I wander the rooms and climb the stairs and peek sideways out the windows of my afterlife, looking for my friends. They can be difficult to spot, even with their bright red faces on the days that they miss me, but I crane my eyes for them anyway. Sometimes I wave at them, my arms turning upside down when they go through the window. “Hello, hello, I miss you!” The plants wave with me, seeking the sun that orbits us in dizzy parabolas a hundred times a day. “Hello!” they echo.
Though I can’t talk to anyone, I do have the ability to make graffiti in the living world. Did you ever see things spray-painted on the underside of an overpass and wonder how they get there? They’re probably all me, even the ones made before I was born—I have a little trouble with time here, and I end up posting messages all out of order. Oh well—graffiti doesn’t have to make sense, does it? Even dead and swimming in art, I still can’t draw, but anybody can scribble block letters along a train. I painted “Mighty” and “Mouse” on two of them. I hope they clack past each other soon; it’s the sort of joke that appeals to me now.
There are lots of books in the third floor basement’s library, but it’s difficult to get there and even more so to get back, because some of the doors only work one way. I don’t know if everyone’s afterlife is like mine, but somehow I doubt it. You’ve seen it, I’m sure—that Escher painting, the one that’s all stairs and mind-bending angles. Most days I love it, walking one way and meeting my legs coming back the other direction, but it hides the library. I’ve started taking a backpack so I can lug a few volumes with me. My old favorites line all the walls in the building, but I’ve found that my memory of them is too good now, and I prefer the philosophical stuff that I’ve been finding. They’re scattered enough to make sense to me.
Funny, even dead I can’t understand Umberto Eco’s books. I’m not sure what that says about me, but it could just be that they’re not the same as they should be. I tried reading a romance novel on a whim and was surprised when I fell inside near the middle when, out of nowhere, a pony ate the heroine. I was lost for days, met a prince who’d wandered in out of “1001 Nights.” Still not sure if he was real, and if he was, then when. His eyes smelled like fresh bread.
In a sewer in New York, I wrote “The Rime of the Ancient Mariner” in Arabic and red ink. The alligators have taken to staring at it, not sure why, but I hope nobody goes down there. Posting a warning would only make it worse, I suppose; curiosity makes fools out of all of us.
Sometimes I have to crawl into a cupboard and hide from the flocks of birds that become clouds and the clouds that acquire feathers and beaks.
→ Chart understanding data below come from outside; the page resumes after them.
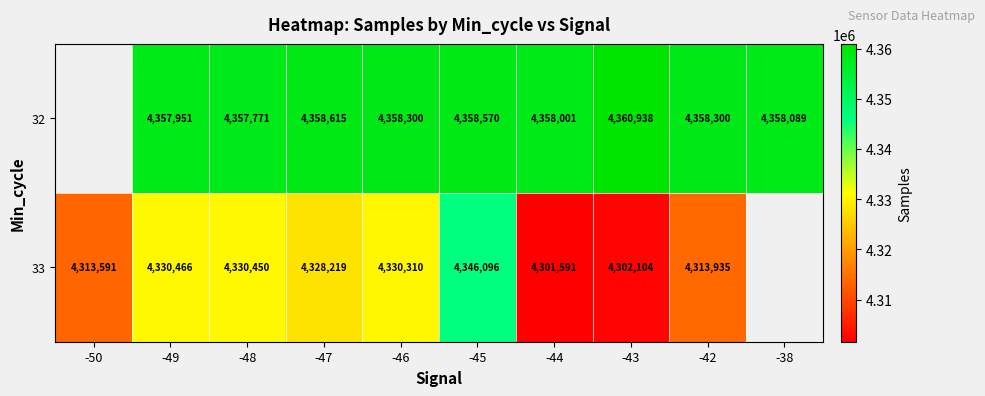

What is the greatest value displayed?

4360938.0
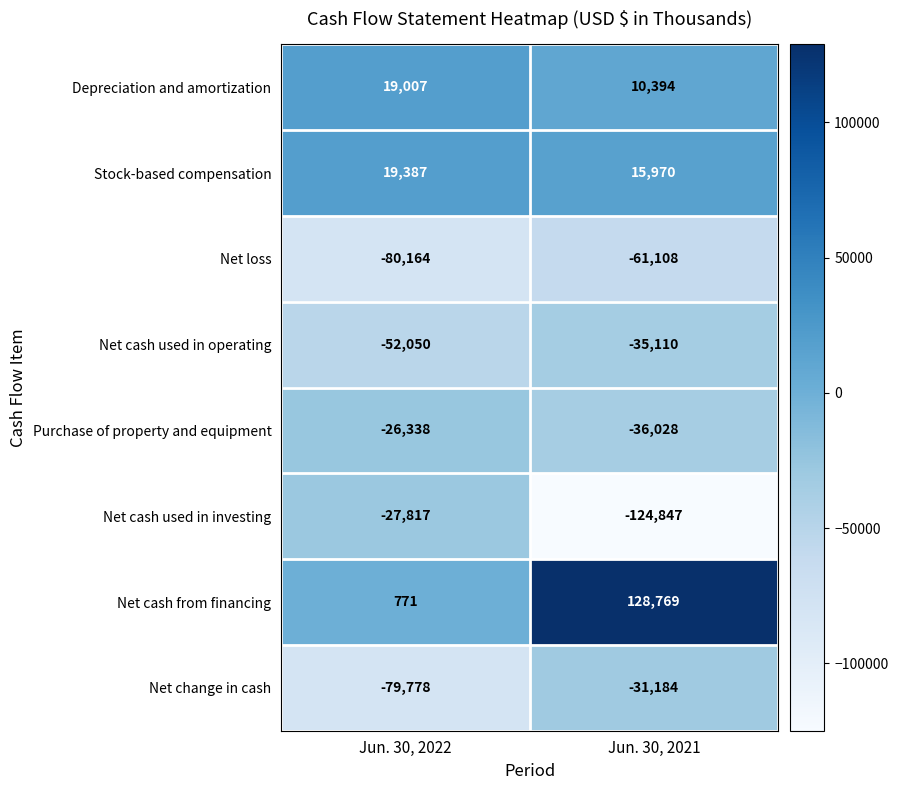

What is the total value across all series at Jun. 30, 2021?

-133144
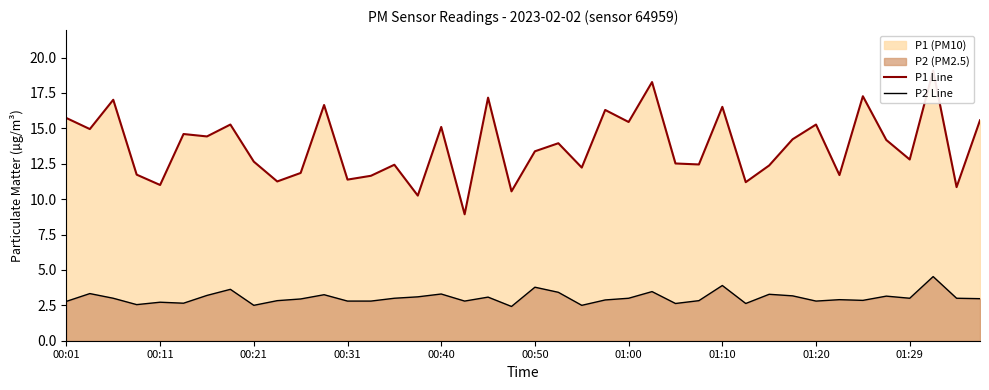

True or false: P1 Line has more than 1 interior local peaks.

True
I don’t mind the flesh-and-paint lizards that sometimes creep out of the floor, but the birds are just too much. They nest in the columns and squawk until the rain washes them away. I wish Escher had thought a bit more about his drawings; they’re just enough living and dead to make them fit here, and I’m tired of chasing his inky hands out of the kitchen with a broom.
Note to self: find out if I can make graffiti on places other than Earth. I’d love to freak out NASA.
My only regret, as I hang upside-down from a wall, is that my last drink was a Tequila Sunrise, which always makes me throw up. I didn’t want to die with my head out the window, Rob holding my hair back. A headlight hits me in the eye and I’m here, my words skittering across my tongue and universes hidden in the furniture. It makes me—
That’s a new door. I wonder where it goes.